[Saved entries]
----

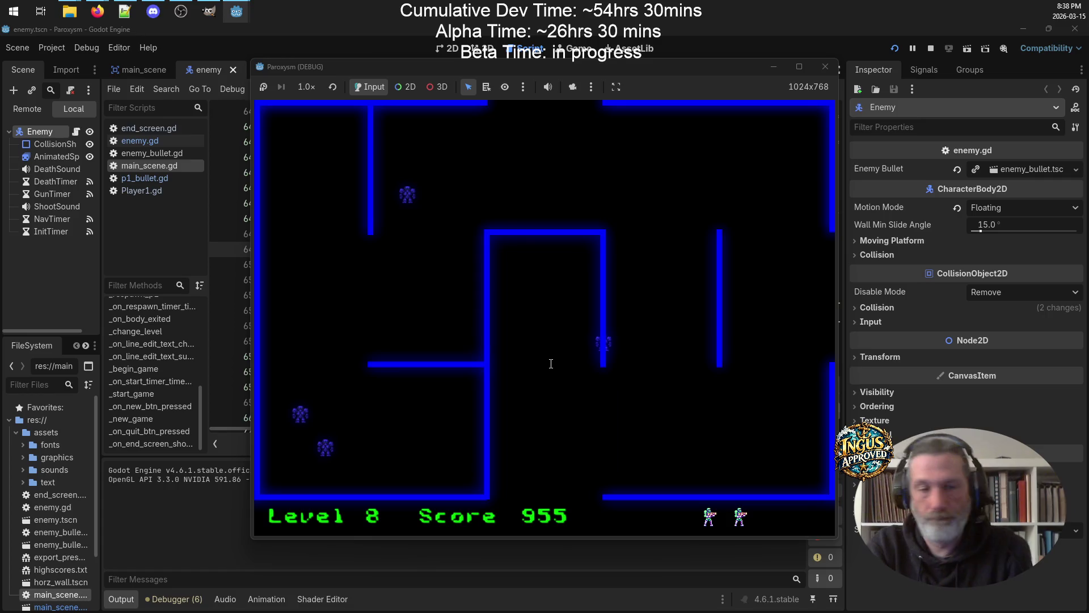
Sweep Level 8's maze, shooting enemies while moving up-right and along the lower corridor
key("Up")
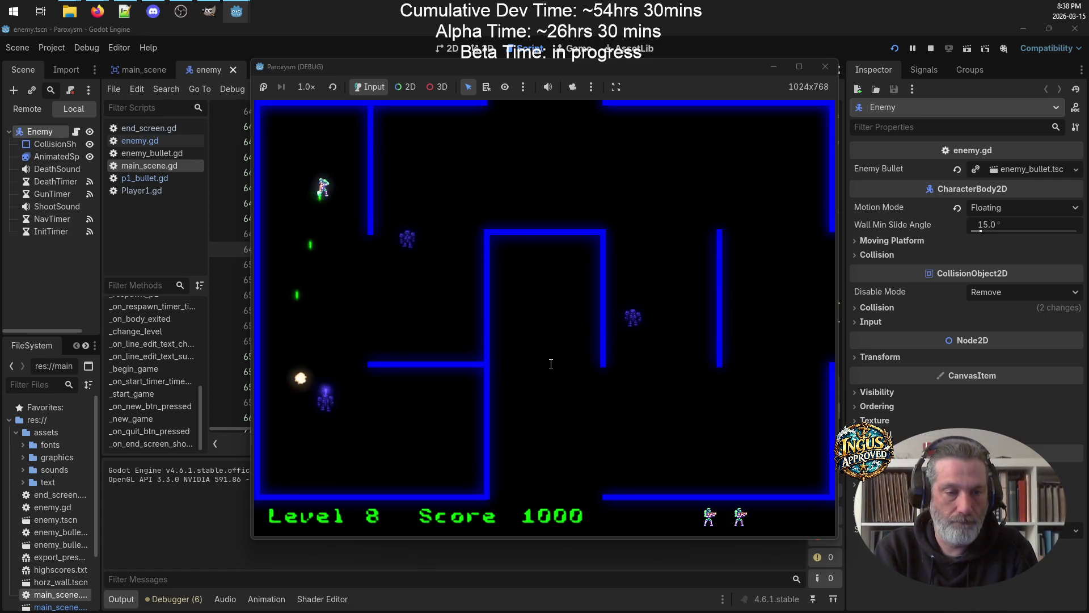
key("Down")
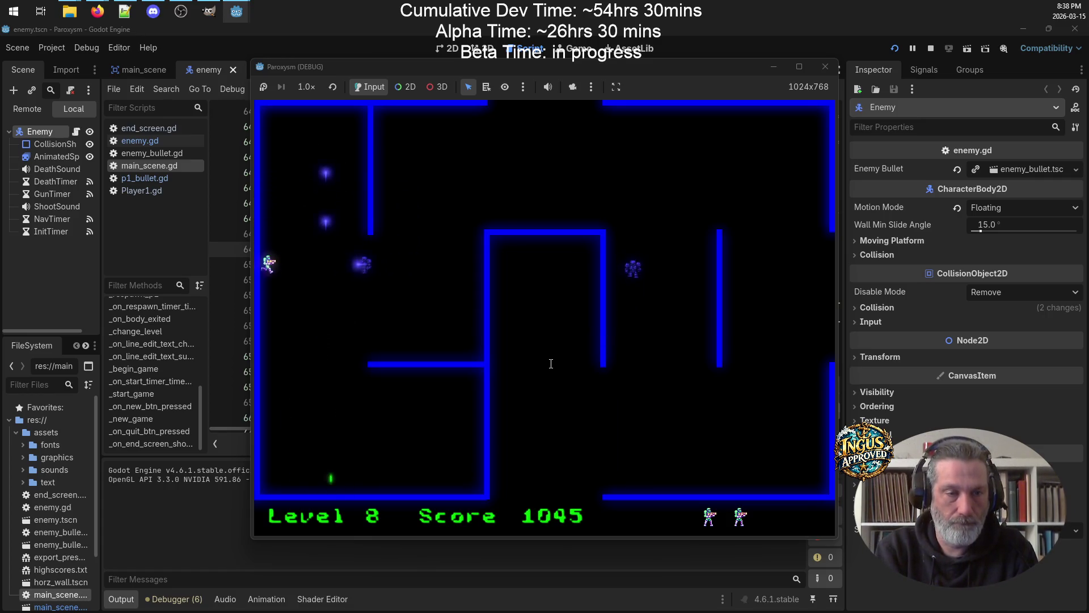
key("Up+Right")
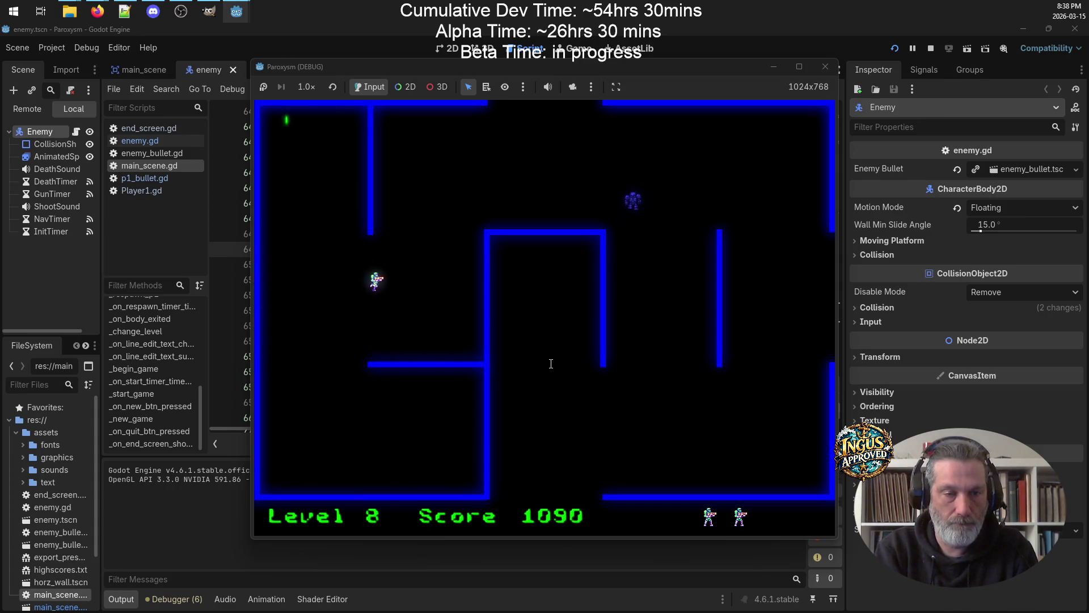
key("Up+Right")
key("Right")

----

TRY IT. Transcribe all the entries precisely. Do not include any picture.

EXPECTED ANSWER.
Sweep Level 8's maze, shooting enemies while moving up-right and along the lower corridor
key("Up")
key("Down")
key("Up+Right")
key("Up+Right")
key("Right")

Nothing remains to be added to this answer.